Uit haar brieven blijkt dat haar Duitse afkomst altijd een rol is blijven spelen in haar leven. Ze woonde voor de Eerste Wereldoorlog al in Nederland, maar ontdekte tot haar frustratie dat ze vanwege die oorlog met de nek werd aangekeken. Daarom besloot ze als verpleegster in een Duits veldhospitaal in Luik te gaan werken. Ook later bleef ze pro-Duits en ontwikkelde ze sympathie voor het nationaalsocialisme.
Niettemin was ze ontzet toen enkele maanden voor haar dood, in september 1939 haar vaderland opnieuw een oorlog ontketende. Ondanks haar Duitse achtergrond heeft ze altijd vastgehouden aan haar voornemen om haar museum in Nederland te bouwen en te schenken aan het Nederlandse volk. Juist om te laten zien dat kunst boven de uitwassen van de tijd stond.

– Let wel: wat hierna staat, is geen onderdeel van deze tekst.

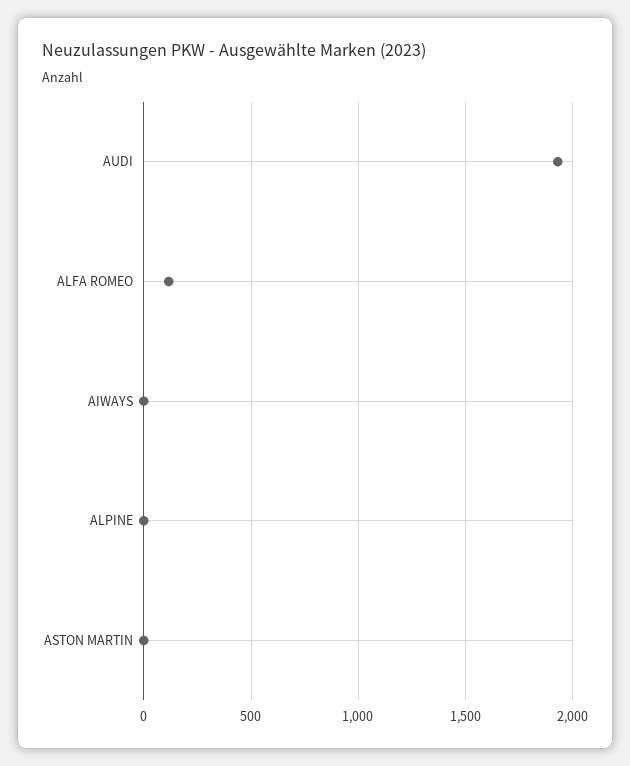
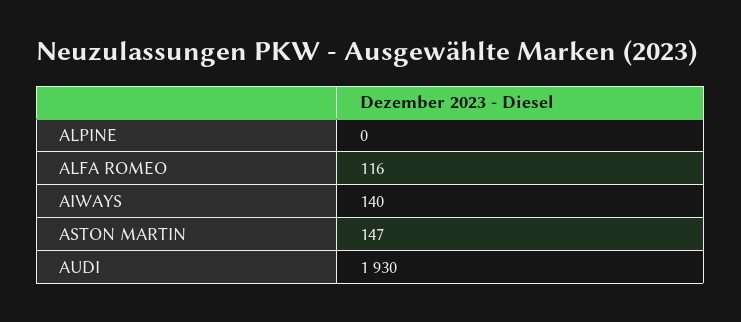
  {
    "AUDI": 1930,
    "ALFA ROMEO": 116,
-   "AIWAYS": 0,
+   "AIWAYS": 140,
    "ALPINE": 0,
-   "ASTON MARTIN": 0
+   "ASTON MARTIN": 147
  }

De biografie over een mecenas pur sang als Kröller-Müller is extra interessant in het huidige politieke klimaat, waarin de overheid zijn handen aftrekt van de kunst. Het boek maakt duidelijk hoe belangrijk particuliere mecenassen zijn voor kunstwereld. Verzamelaars als Helene Kröller-Müller hebben de basis gelegd voor talrijke musea wereldwijd. Haar motieven bestonden niet alleen uit een behoefte om het volk te verheffen, maar filantropie had er wel een groot aandeel in. Rovers: „Mensen zoals zij verwijlen altijd een beetje op de grens van filantropie en zelfverheerlijking. Maar ze heeft echt de filantropische behoefte gehad om een monument van cultuur achter te laten. En dat is haar ook gelukt.”

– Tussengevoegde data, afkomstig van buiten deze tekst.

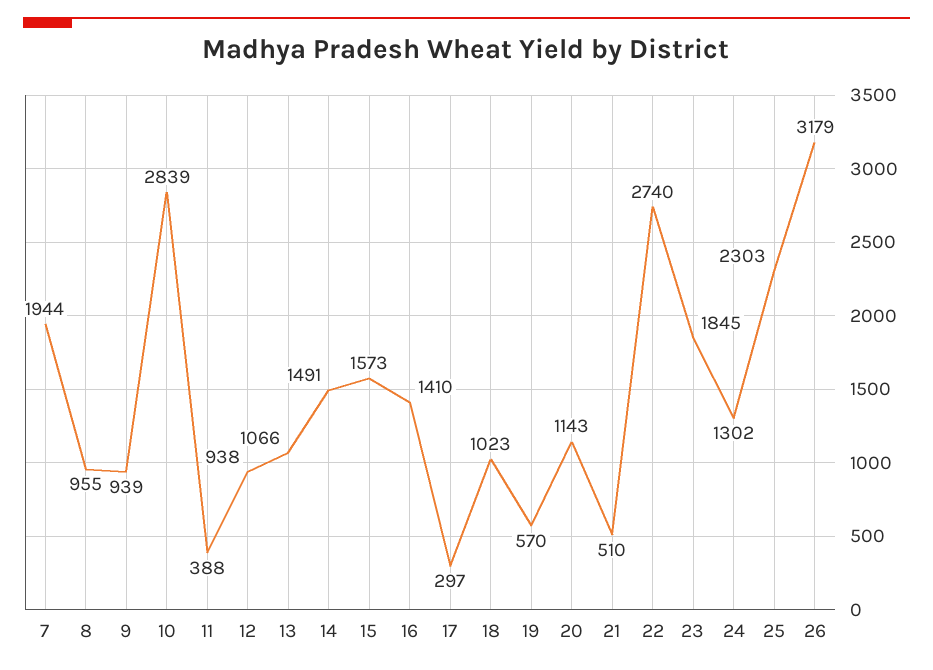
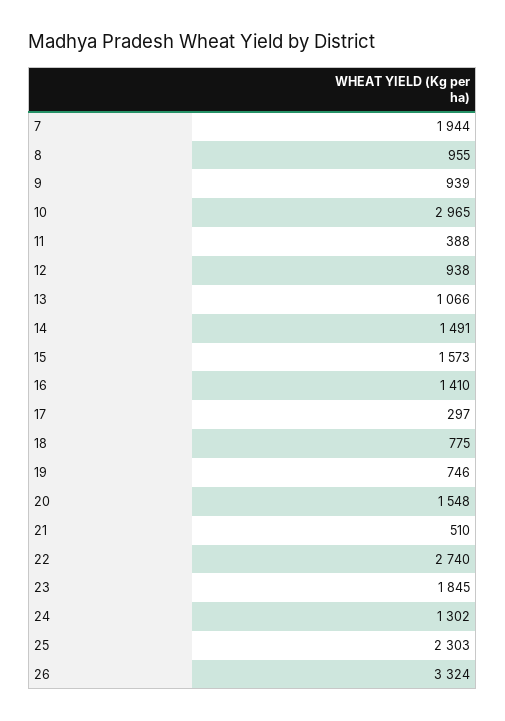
  {
    "7": 1944,
    "8": 955,
    "9": 939,
-   "10": 2839,
+   "10": 2965,
    "11": 388,
    "12": 938,
    "13": 1066,
    "14": 1491,
    "15": 1573,
    "16": 1410,
    "17": 297,
-   "18": 1023,
+   "18": 775,
-   "19": 570,
+   "19": 746,
-   "20": 1143,
+   "20": 1548,
    "21": 510,
    "22": 2740,
    "23": 1845,
    "24": 1302,
    "25": 2303,
-   "26": 3179
+   "26": 3324
  }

Eva Rovers (Eindhoven, 1978) studeerde taal- en cultuurstudies aan de Universiteit Utrecht. Ze werkt voor het Biografie Instituut van de Rijksuniversiteit Groningen en was onder meer gastredacteur voor het Oxford Journal of the History of Collections. Ze promoveert bij prof.dr. J.W. Renders en prof.dr. W. Krul aan de Rijksuniversiteit Groningen. Van het proefschrift verschijnt een handelseditie bij uitgeverij Bert Bakker/Prometheus met als titel ”De eeuwigheid verzameld”.
Naar aanleiding van het verschijnen van het boek heeft Rovers een tentoonstelling ingericht in het Kröller-Müller Museum, getiteld ”De mannen van Helene. Het leven, de liefde, de kunst en het bouwen”. Gedurende de tentoonstelling is ook een documentaire te zien van Leo de Boer voor IDTVdocs/NTR, die Rovers volgt bij haar onderzoek.